▸ **Work request 1**: Decide whether each statement agrees with the forum thread on smart drugs, answering yes or no and quoting the deciding words of the thread: (a) Stenger took modafinil as part of a research project; (b) HT-0712 has already been tested in human subjects; (c) Stenger said the drug raised his brainpower from a 10 to a 20.
▸ **Work request 2**: Repeat the forum thread on smart drugs word for word between "Sharper minds" and "15, he said.", inclusive.

▸ **Provided passage**:
Smart Drugs/Brain Pills/Turbo Neuro

adruu

This Is It
I'm guessing there isn't one person on here that wouldn't try these out...

http://www.latimes.com/features/health/la-he-smartdrugs20dec20,0,5957156.story?coll=la-home-health

Sharper minds
By Melissa Healy

It would be hard to imagine improving on the intelligence of computer engineer Bjoern Stenger, a doctoral candidate at Cambridge University. Yet for several hours, a pill seemed to make him even brainier.

Participating in a research project, Stenger downed a green gelatin cap containing a drug called modafinil. Within an hour, his attention sharpened. So did his memory. He aced a series of mental-agility tests. If his brainpower would normally rate a 10, the drug raised it to 15, he said.

"I was quite focused," said Stenger. "It was also kind of fun."

The age of smart drugs is dawning. Modafinil is just one in an array of brain-boosting medications — some already on pharmacy shelves and others in development — that promise an era of sharper thinking through chemistry.

These drugs may change the way we think. And by doing so, they may change who we are.

Long-haul truckers and Air Force pilots have long popped amphetamines to ward off drowsiness. Generations of college students have swallowed over-the-counter caffeine tablets to get through all-nighters. But such stimulants provide only a temporary edge, and their effect is broad and blunt — they boost the brain by juicing the entire nervous system.

The new mind-enhancing drugs, in contrast, hold the potential for more powerful, more targeted and more lasting improvements in mental acuity. Some of the most promising have reached the stage of testing in human subjects and could become available in the next decade, brain scientists say.

"It's not a question of 'if' anymore. It's just a matter of time," said geneticist Tim Tully, a researcher at Cold Spring Harbor Laboratory on Long Island, N.Y., and developer of a compound called HT-0712, which has shown promise as a memory enhancer. The drug soon will be tested in human subjects.

The new brain boosters stem in part from research to develop treatments for Alzheimer's disease, spinal cord injuries, schizophrenia and other conditions. But they also reflect rapid advances in understanding the processes of learning and memory in healthy people.
 

luka

Well-known member
yeah they sound well good! i'm going to get a job in a lab so i can liberate some supplies.
 

sufi

lala
i worry bout being too smart already
that's why i keep on with the ganj - keep meself dim like :D
 

sufi

lala
ganja scientist

ganja%20scientist.gif
 

Ness Rowlah

Norwegian Wood
big piece on Modafinil (wikipedia) and CX717 (mindpixel) in The New Scientist's new number.

Dataset entries:
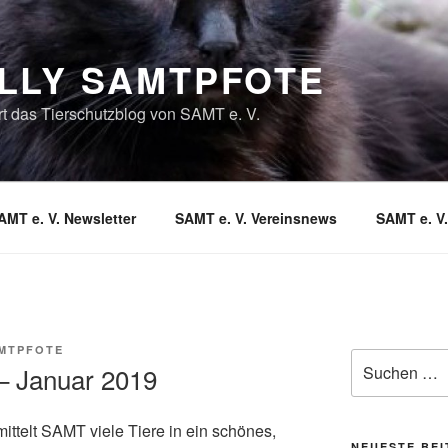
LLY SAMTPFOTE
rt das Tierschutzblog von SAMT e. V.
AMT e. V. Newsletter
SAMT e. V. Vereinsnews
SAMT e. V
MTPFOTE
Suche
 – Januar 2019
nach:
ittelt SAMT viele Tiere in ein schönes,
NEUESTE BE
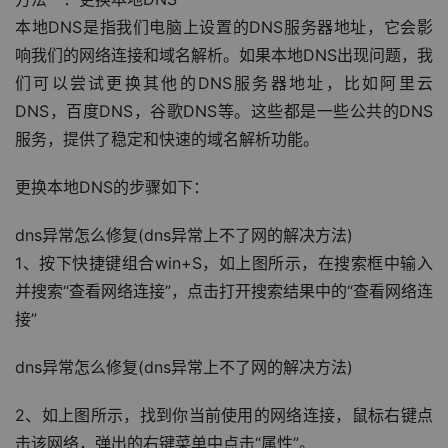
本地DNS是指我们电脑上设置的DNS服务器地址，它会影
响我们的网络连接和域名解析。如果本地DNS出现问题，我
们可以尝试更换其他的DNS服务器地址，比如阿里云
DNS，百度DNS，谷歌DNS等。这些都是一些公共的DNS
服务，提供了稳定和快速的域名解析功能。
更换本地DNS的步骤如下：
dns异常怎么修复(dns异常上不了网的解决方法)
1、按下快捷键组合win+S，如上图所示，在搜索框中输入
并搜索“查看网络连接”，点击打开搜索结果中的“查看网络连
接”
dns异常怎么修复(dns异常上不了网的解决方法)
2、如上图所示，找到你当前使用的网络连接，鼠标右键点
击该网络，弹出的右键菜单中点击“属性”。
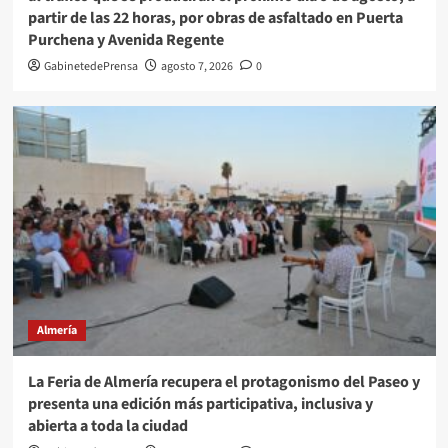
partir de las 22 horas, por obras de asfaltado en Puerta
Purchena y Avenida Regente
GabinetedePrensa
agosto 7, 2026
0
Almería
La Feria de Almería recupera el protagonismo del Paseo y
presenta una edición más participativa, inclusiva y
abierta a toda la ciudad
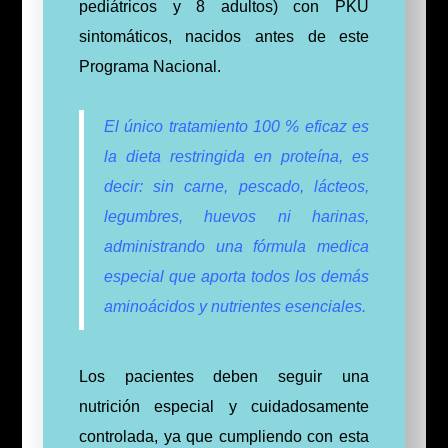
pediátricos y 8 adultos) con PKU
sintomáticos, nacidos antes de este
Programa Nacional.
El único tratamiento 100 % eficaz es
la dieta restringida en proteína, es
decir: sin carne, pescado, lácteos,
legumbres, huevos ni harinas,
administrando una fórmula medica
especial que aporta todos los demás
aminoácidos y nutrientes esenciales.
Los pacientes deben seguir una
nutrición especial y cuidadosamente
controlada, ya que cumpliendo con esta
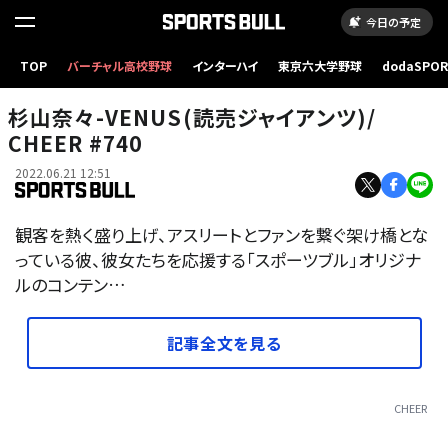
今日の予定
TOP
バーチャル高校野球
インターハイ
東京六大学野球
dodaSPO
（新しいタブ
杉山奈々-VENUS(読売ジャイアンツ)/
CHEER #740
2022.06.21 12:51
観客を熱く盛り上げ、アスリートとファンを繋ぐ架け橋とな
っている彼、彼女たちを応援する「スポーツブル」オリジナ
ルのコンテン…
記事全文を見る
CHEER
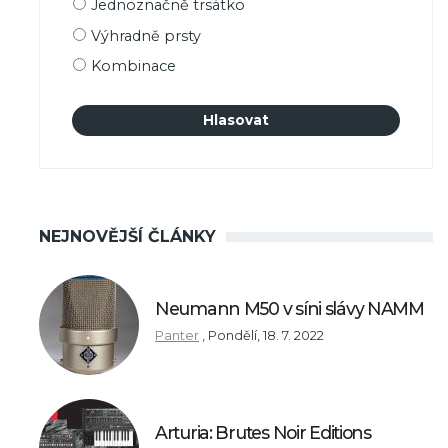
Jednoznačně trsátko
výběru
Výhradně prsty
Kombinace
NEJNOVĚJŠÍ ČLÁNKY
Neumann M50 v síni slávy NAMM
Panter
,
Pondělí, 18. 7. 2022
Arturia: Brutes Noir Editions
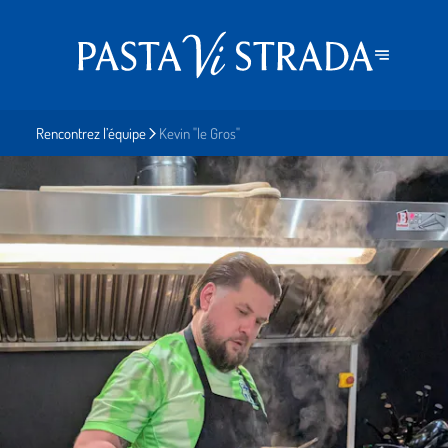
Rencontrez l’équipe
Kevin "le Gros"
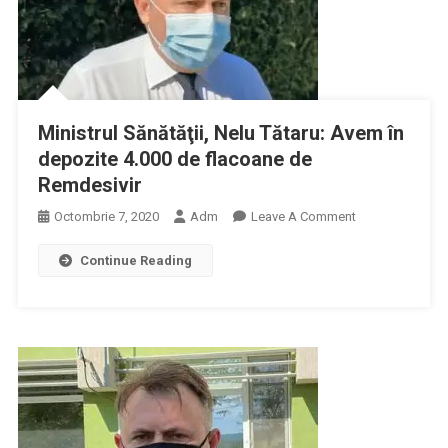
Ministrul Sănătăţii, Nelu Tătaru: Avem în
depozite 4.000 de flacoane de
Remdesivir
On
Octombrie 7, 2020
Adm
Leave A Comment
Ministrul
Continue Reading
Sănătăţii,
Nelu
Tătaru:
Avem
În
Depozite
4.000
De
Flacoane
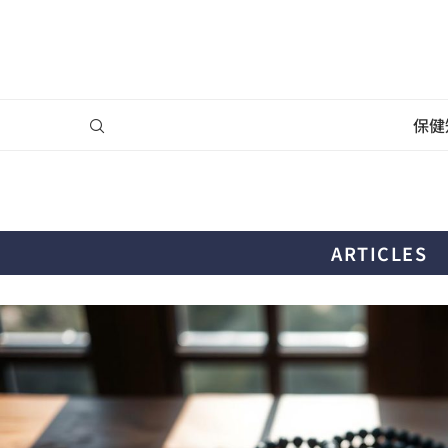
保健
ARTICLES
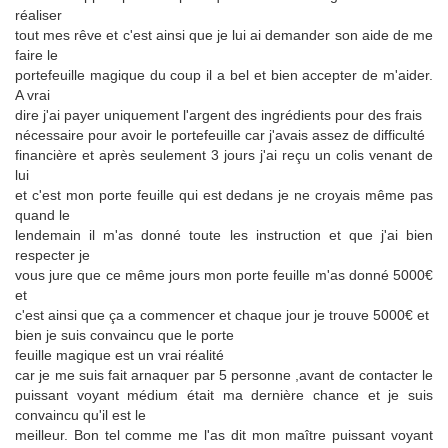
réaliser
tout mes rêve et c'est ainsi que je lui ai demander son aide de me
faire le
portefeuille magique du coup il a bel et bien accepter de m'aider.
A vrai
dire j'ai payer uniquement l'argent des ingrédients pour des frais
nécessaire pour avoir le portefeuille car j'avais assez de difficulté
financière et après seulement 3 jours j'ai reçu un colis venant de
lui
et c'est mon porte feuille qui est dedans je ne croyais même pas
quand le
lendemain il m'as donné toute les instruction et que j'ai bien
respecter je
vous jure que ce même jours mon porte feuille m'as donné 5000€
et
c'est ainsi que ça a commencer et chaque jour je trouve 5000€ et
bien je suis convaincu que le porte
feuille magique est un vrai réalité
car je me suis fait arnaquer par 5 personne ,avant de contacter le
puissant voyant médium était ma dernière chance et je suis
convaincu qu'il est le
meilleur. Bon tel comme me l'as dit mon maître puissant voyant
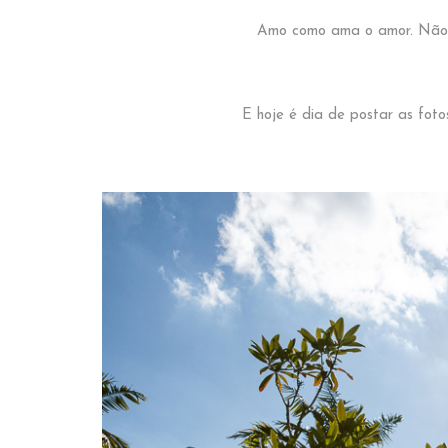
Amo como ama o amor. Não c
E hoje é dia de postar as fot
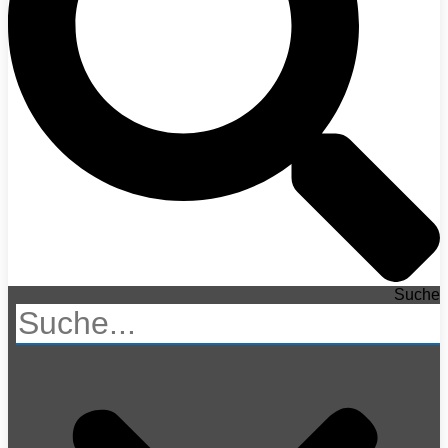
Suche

▸ **Task result 1**:
(a) Yes: "Participating in a research project, Stenger downed a green gelatin cap containing a drug called modafinil."
(b) No: "The drug soon will be tested in human subjects."
(c) No: "If his brainpower would normally rate a 10, the drug raised it to 15, he said."

▸ **Task result 2**:
Sharper minds
By Melissa Healy

It would be hard to imagine improving on the intelligence of computer engineer Bjoern Stenger, a doctoral candidate at Cambridge University. Yet for several hours, a pill seemed to make him even brainier.

Participating in a research project, Stenger downed a green gelatin cap containing a drug called modafinil. Within an hour, his attention sharpened. So did his memory. He aced a series of mental-agility tests. If his brainpower would normally rate a 10, the drug raised it to 15, he said.